Saturday, November 18, 2017

weekending



The weather is brutal today, a weird blustery frozen rain-like substance dripping from the sky at moments, and spitting like a firestorm at others.  I am staying inside, a blissful free weekend from work or other obligations, so I slept late as I could then made a huge decadent breakfast and have spent the rest of the morning alternating between reading poetry and social media-ing, where every turn, every new allegation against powerful men makes my feminist hackles boil with hatred and disgust  (a very Macbeth-ian image now that I think about it.)  I've also been thinking about the world and the finale of American Horror Story (though I wanted more but it seems that's it) and the idea of women's rage consuming the world, and AHS was eerily spot on to the current climate. 

It's been a busy week..our Art on the Cheap Panel, the Salon on Wednesday (and though we were pretty much audienceless in the scheme of things, I enjoyed seeing some poetry folks I don't see often enough), and then yesterday's Bingo event, which was the sort of mindless fun I needed to round out the week. In between there was a mad dash to catch up on what I missed being out the week before and trying to keep the end of semester bus from running me over like it always seems to no matter how much I prepare.  We have only a few more things happening Aof R-wise, but I'm already thinking about next semester and some more writing-focused things I'd like to try. My big push the next couple weeks will be working on the murder mystery plot and preparations for Gaming Society and thinking about what we want to do in the spring.

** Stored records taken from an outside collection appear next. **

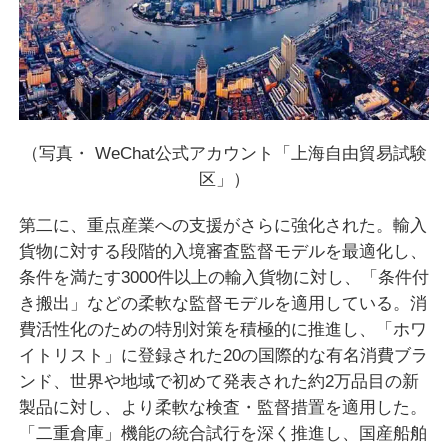
（写真・ WeChat公式アカウント「上海自由貿易試験
区」）
第二に、重点産業への支援がさらに強化された。輸入
貨物に対する段階的入境審査監督モデルを最適化し、
条件を満たす3000件以上の輸入貨物に対し、「条件付
き搬出」などの柔軟な監督モデルを適用している。消
費活性化のための特別対策を積極的に推進し、「ホワ
イトリスト」に登録された20の国際的な有名消費ブラ
ンド、世界や地域で初めて発表された約2万品目の新
製品に対し、より柔軟な検査・監督措置を適用した。
「二重倉庫」機能の統合試行を深く推進し、国産船舶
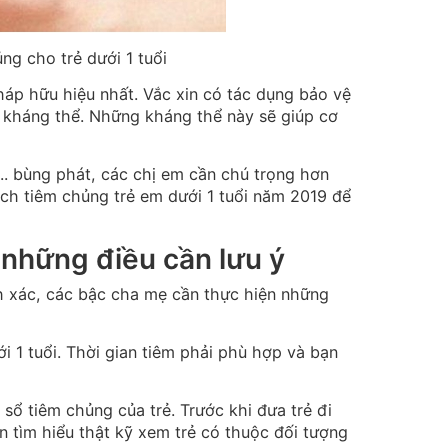
ng cho trẻ dưới 1 tuổi
háp hữu hiệu nhất. Vắc xin có tác dụng bảo vệ
ra kháng thể. Những kháng thể này sẽ giúp cơ
... bùng phát, các chị em cần chú trọng hơn
ịch tiêm chủng trẻ em dưới 1 tuổi năm 2019 để
à những điều cần lưu ý
nh xác, các bậc cha mẹ cần thực hiện những
ới 1 tuổi. Thời gian tiêm phải phù hợp và bạn
 sổ tiêm chủng của trẻ. Trước khi đưa trẻ đi
n tìm hiểu thật kỹ xem trẻ có thuộc đối tượng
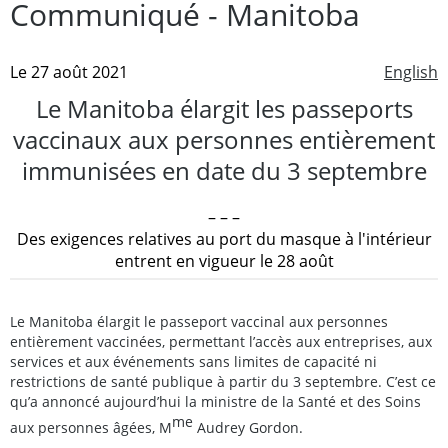
Communiqué - Manitoba
Le 27 août 2021
English
Le Manitoba élargit les passeports
vaccinaux aux personnes entièrement
immunisées en date du 3 septembre
– – –
Des exigences relatives au port du masque à l'intérieur
entrent en vigueur le 28 août
Le Manitoba élargit le passeport vaccinal aux personnes
entièrement vaccinées, permettant l’accès aux entreprises, aux
services et aux événements sans limites de capacité ni
restrictions de santé publique à partir du 3 septembre. C’est ce
qu’a annoncé aujourd’hui la ministre de la Santé et des Soins
me
aux personnes âgées, M
Audrey Gordon.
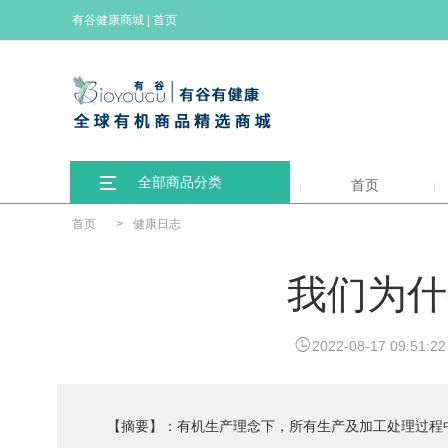
有谷健康商城
|
首页
全部商品分类
首页
首页
>
健康日志
我们为什
2022-08-17 09:51:22
【摘要】：有机生产理念下，所有生产及加工处理过程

Bingo of course, and pretty much everything, has me thinking about my mom and her mad love of it when I was a kid, which is natural I suppose.  Hopefully, the weird waves of grief will lessen over time...how I can be completely fine one moment, and her death this lingering thing at the back of my mind but not so terribly sharp and then suddenly I smell something like banana bread on the bus and the next thing I know I'm crying because *sob* I never learned how to make her banana bread and usually it was just there when I came home sometimes, and how am I supposed to ask her how to make it now that she's gone? and sure other people can make banana bread, and sure, I can buy it or try to make my own, but it will never be HER recipe! *sob* And then I'm crying like an idiot on the bus over banana bread and people are looking at me (or maybe I only imagine they are looking at me and likely no one has noticed. )  The holidays will no doubt be harder than the day to day, and being in Rockford, where she always was,  harder than being in Chicago, where she rarely was.  And that very distance in the end, while being harder in the last few months, somehow making it easier now.